GIVEN INFORMATION:
****************************************

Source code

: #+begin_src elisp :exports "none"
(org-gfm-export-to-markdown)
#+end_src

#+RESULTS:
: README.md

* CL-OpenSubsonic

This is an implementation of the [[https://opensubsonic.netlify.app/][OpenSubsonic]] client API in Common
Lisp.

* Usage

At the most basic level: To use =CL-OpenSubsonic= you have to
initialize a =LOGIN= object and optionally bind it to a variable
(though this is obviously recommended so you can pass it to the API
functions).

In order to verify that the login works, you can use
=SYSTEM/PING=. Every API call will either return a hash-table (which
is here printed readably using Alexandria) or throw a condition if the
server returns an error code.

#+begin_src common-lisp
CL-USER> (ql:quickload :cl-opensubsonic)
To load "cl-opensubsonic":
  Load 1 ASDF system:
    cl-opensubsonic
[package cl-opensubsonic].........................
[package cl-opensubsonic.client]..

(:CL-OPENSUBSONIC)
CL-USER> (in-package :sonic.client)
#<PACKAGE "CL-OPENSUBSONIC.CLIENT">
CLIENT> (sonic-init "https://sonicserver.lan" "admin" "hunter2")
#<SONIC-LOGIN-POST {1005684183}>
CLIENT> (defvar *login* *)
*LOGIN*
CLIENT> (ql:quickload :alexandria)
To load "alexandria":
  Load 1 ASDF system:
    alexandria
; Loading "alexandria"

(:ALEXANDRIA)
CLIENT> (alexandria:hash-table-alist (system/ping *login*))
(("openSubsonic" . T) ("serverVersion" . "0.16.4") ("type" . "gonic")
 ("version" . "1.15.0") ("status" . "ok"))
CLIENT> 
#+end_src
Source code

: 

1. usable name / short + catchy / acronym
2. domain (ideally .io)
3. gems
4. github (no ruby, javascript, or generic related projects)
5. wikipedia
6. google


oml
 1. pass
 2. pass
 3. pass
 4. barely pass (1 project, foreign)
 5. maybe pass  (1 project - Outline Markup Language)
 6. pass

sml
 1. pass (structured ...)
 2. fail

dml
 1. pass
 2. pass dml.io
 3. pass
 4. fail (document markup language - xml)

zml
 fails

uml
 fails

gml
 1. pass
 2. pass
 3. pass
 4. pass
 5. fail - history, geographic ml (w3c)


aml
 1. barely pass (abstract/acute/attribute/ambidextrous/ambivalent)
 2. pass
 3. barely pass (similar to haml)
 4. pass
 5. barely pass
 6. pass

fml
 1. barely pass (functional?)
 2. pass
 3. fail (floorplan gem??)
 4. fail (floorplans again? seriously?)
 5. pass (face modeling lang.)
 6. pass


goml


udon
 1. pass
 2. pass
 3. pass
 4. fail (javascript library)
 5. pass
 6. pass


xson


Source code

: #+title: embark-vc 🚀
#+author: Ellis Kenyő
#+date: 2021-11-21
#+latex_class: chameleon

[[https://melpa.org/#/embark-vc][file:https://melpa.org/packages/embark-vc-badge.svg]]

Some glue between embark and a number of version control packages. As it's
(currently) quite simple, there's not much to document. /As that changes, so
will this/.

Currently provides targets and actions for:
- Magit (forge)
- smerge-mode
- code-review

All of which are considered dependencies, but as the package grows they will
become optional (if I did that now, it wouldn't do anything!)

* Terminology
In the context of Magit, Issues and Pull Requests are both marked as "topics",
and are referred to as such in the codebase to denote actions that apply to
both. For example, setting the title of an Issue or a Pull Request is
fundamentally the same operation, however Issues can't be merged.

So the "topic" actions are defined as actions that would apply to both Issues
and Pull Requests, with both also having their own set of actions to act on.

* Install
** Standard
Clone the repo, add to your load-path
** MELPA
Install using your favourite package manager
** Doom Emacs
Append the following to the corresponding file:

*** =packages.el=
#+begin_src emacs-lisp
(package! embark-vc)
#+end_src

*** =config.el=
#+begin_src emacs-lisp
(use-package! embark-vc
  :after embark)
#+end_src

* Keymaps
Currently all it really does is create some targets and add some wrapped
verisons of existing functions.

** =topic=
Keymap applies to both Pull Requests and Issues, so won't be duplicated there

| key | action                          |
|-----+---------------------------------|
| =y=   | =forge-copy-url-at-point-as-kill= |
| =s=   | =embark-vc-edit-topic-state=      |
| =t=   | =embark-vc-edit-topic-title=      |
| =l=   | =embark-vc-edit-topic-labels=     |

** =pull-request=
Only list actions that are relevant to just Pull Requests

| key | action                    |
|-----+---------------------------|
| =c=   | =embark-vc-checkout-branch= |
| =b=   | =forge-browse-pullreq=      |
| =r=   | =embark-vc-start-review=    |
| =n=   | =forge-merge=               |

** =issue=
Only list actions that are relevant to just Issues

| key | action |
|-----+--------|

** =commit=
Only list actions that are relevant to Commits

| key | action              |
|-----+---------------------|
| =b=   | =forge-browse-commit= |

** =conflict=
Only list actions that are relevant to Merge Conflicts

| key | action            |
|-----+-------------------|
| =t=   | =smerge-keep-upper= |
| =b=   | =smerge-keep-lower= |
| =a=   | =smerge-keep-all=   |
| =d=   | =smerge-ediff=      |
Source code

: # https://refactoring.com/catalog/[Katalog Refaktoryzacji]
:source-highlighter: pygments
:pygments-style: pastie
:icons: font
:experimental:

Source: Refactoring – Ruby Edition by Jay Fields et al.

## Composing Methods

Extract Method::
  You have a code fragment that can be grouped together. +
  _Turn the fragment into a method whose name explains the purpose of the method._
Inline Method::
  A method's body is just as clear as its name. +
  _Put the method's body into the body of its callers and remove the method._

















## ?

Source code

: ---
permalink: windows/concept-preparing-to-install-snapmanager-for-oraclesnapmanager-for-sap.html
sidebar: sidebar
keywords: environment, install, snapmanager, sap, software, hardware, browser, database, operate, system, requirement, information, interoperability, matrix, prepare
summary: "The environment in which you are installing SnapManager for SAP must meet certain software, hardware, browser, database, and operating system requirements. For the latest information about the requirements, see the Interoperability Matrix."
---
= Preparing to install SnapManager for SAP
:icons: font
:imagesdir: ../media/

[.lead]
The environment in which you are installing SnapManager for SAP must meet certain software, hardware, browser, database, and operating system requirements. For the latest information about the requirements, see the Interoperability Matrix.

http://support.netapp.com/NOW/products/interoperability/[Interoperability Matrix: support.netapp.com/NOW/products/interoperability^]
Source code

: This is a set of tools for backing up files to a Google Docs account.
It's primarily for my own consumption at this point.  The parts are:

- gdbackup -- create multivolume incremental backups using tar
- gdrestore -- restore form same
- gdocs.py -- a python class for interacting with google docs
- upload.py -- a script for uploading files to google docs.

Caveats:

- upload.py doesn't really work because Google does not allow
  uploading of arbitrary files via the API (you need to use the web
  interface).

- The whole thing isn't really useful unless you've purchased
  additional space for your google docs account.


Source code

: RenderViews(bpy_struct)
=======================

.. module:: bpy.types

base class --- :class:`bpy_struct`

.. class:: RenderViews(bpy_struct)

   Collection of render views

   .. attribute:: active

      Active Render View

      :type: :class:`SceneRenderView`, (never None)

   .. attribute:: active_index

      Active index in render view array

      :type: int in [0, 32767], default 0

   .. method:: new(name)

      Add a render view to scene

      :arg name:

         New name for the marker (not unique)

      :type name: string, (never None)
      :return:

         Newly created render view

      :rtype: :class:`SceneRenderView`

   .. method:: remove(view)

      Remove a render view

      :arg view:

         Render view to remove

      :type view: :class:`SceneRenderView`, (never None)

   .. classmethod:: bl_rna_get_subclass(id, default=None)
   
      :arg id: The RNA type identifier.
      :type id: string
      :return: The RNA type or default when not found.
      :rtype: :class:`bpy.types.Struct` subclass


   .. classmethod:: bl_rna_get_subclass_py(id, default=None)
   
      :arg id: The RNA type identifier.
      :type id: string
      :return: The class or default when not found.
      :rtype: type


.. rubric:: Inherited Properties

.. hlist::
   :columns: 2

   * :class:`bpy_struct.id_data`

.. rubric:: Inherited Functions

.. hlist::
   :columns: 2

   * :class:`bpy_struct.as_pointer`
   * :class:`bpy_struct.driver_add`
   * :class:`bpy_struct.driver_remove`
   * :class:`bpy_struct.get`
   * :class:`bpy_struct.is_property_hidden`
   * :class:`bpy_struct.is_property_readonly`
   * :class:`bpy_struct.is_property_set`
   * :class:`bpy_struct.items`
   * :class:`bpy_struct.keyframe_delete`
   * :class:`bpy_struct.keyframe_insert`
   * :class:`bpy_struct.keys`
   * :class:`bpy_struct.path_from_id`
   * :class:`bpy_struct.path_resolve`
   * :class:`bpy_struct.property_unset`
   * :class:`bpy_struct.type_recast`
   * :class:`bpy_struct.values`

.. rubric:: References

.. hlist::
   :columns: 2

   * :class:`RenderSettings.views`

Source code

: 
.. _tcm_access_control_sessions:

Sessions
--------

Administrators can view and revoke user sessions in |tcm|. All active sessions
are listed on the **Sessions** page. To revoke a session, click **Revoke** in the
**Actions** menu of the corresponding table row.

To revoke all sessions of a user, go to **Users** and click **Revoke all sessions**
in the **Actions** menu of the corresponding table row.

****************************************

For the word "Requests", tally the lines of the listing that include it and give the number alone.

4